The door closed quietly. Miss Fisher, who had not nearly finished, was drawing breath for the next sentence before she was well aware that he was gone. The displaced air of the room seemed to snap together behind him, as if at the contact of some hidden violence not expressed in sound.

Presently Miss Searle said, “What an extraordinary man.” She spoke with emphatic disapproval, and at once felt obscurely that she had put herself at a disadvantage.

“Not what you might call forthcoming,” said Miss Fisher. Her feelings had been not less wounded than Miss Searle’s before; the fact that, unlike Miss Searle, she partly blamed herself (for the professional feeling had persisted) made her feel no better. Suddenly the room enclosed a confidential warmth of female understanding.

“Your cold
has
come on heavy. You ought not to be up.” Miss Fisher felt that Miss Searle, who had established common ground only to have it kicked rudely from under her, was the more deeply injured party. Her voice expressed this, and she felt that it was not resented. “Why don’t you pop into bed? I know how it is with landladies, you don’t like to put on them; but I’ll ask her for a tray and just run up with your supper myself. It’s no trouble, truly.”

“Oh, but on your holiday. I couldn’t think of it.” But she mopped her nose, encouraging further persuasion. The thought of facing at supper both a headache and Mr Langton’s aggressive reticence, was too much. She yielded. Miss Fisher, who said she never used her hottie unless it got much colder, than this, promised to fill it and bring it along.

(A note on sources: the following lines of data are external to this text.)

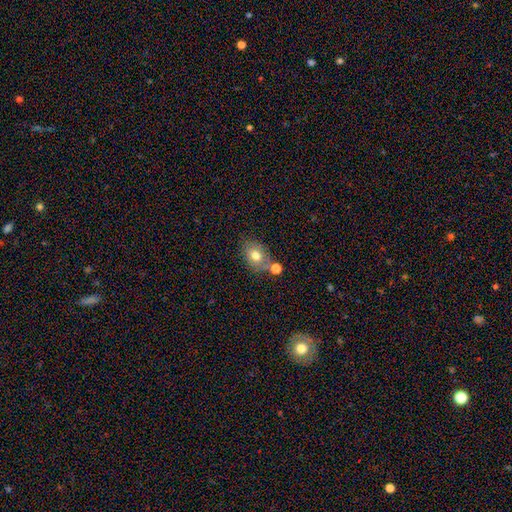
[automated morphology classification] Smooth or featured? Predicted: smooth (p=0.74). How rounded? Predicted: in between (p=0.57). Merging? Predicted: none (p=0.59).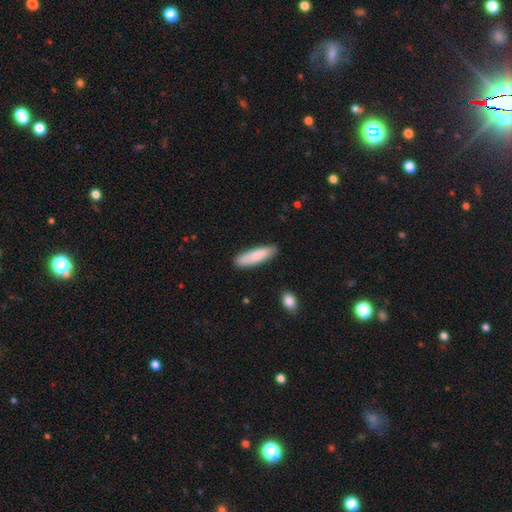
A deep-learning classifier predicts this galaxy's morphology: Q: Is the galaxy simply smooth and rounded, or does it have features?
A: smooth — 86%.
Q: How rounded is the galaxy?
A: cigar-shaped — 64%.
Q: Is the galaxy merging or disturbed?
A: none — 85%.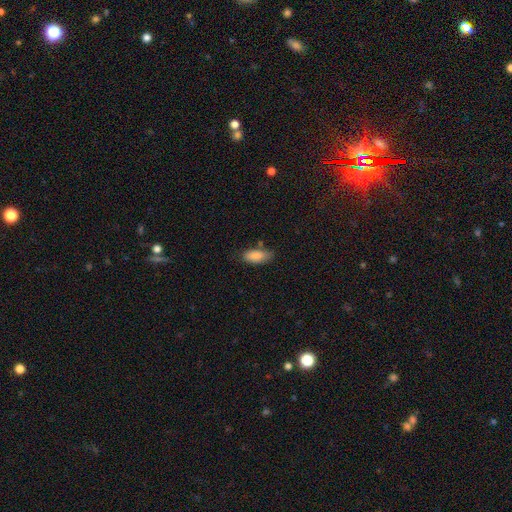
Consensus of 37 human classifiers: A smooth galaxy with no disk features (92%) that is in between round and cigar-shaped (91%). Merging: none (89%).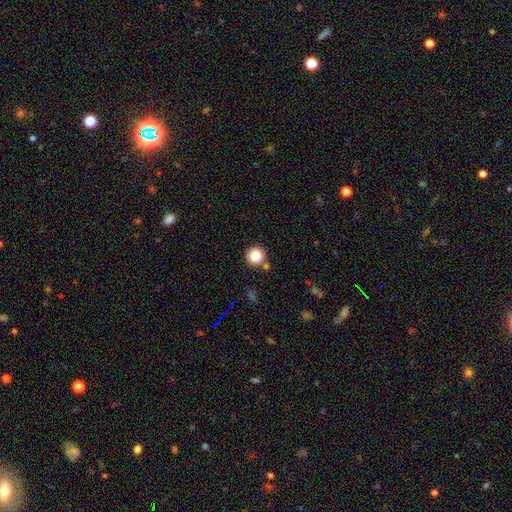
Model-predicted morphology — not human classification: Smooth or featured: smooth — 84% (star or artifact — 11%)
How rounded: round — 95% (in between — 4%)
Merging: none — 82% (minor disturbance — 8%)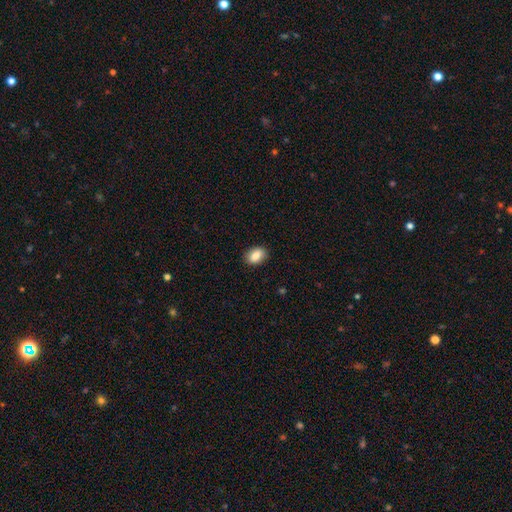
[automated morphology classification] A smooth galaxy with no disk features (85%) that is in between round and cigar-shaped (78%).

Vote fractions:
- Smooth or featured? smooth: 85% / star or artifact: 7% / featured or disk: 7%
- How rounded? in between: 78% / round: 20% / cigar-shaped: 1%
- Merging? none: 88% / minor disturbance: 9% / major disturbance: 2% / merger: 1%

She had intended to do this immediately, but paused to pick up the book which lay, forgotten, at the foot of Miss Searle’s chair. She could bring it along with the bottle; but, seeing the title, she was fascinated by its bulk. Dimly recollecting a selected textbook at school, she had conceived
THE CANTERBURY TALES
as a thin feuilleton. The archaisms within made her see Miss Searle with new eyes. A brain like that was enough to choke off any man; Miss Fisher’s envy was for the first time mixed with a protective feeling.

Idly she continued to thumb the pages, finding odd passages which spelling and inflection did not wholly disguise, and feeling pleased with herself for getting some sense out of it. This one,
The Miller’s Tale,
seemed homely stuff enough. Presently she paused, startled; turned up a glossary she had discovered at the end; and read, incredulously, the passage again.

Well,
said Miss Fisher to herself. Doesn’t that show you? I’ve met
that
sort before. Sit talking to the Vicar all through visiting hours, but when they’re coming round from the anaesthetic, you have to keep the junior pro out of the room. And then she has the nerve … It won’t hurt her to let her know I had a look inside. In hospital, I’d be running round on duty with a cold no worse than hers. Better take her temperature, though, I suppose.

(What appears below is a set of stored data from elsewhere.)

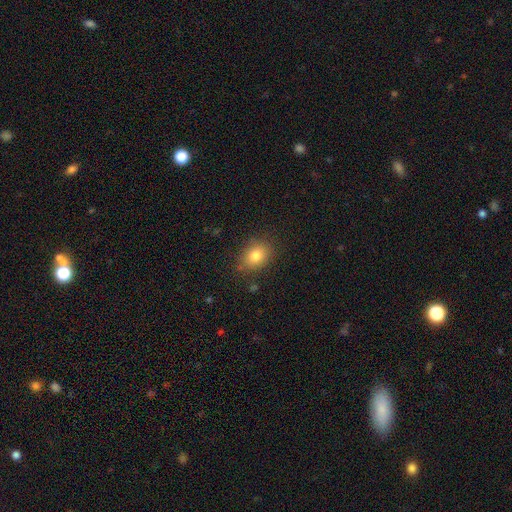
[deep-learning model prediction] smooth 82%, star or artifact 10%, featured or disk 8%. Down the decision tree: how rounded — in between (67%); merging — none (83%).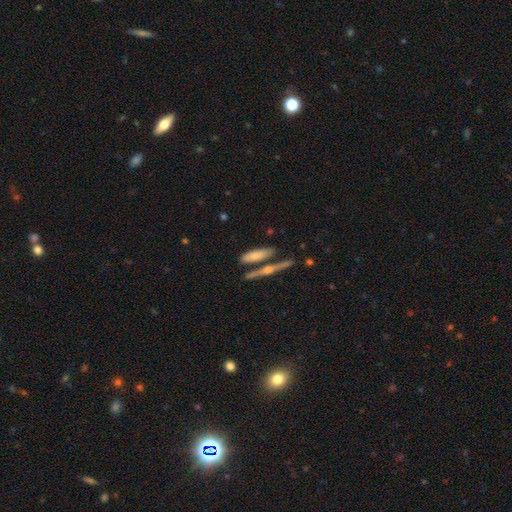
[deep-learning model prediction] A smooth galaxy with no disk features (61%) that is cigar-shaped (63%).

Vote fractions:
- Smooth or featured? smooth: 61% / featured or disk: 32% / star or artifact: 7%
- How rounded? cigar-shaped: 63% / in between: 34% / round: 3%
- Merging? none: 64% / merger: 20% / minor disturbance: 12% / major disturbance: 4%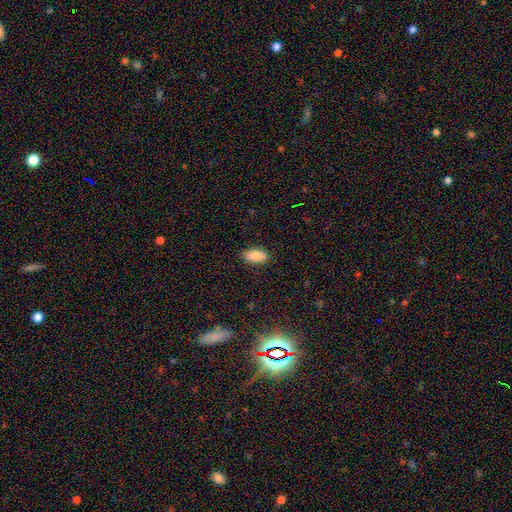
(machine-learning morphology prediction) smooth-or-featured: smooth: 87% | star or artifact: 8% | featured or disk: 5%
  how-rounded: in between: 91% | cigar-shaped: 6% | round: 3%
  merging: none: 88% | minor disturbance: 8% | major disturbance: 2% | merger: 1%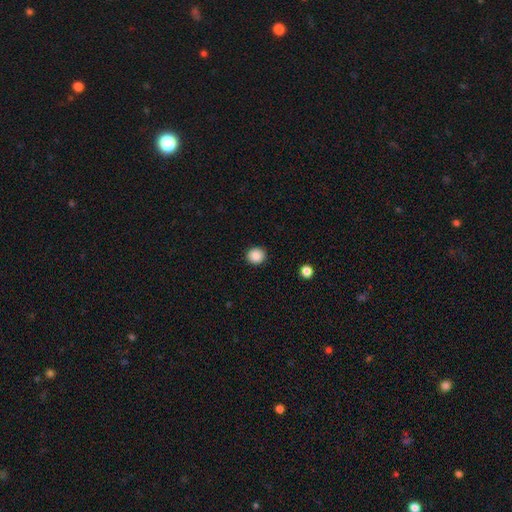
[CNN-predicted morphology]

Miss Searle, whom she found pottering in a dressing-gown, received the bottle cordially and got into bed. Waiting for the thermometer to register, Miss Fisher noticed the fineness of her white silk nightgown and bed-jacket; also their complete opacity and lack of moulded cut. They combined, mysteriously, the utmost fastidiousness with complete absence of allure. There was a faint scent of eau de cologne in the room.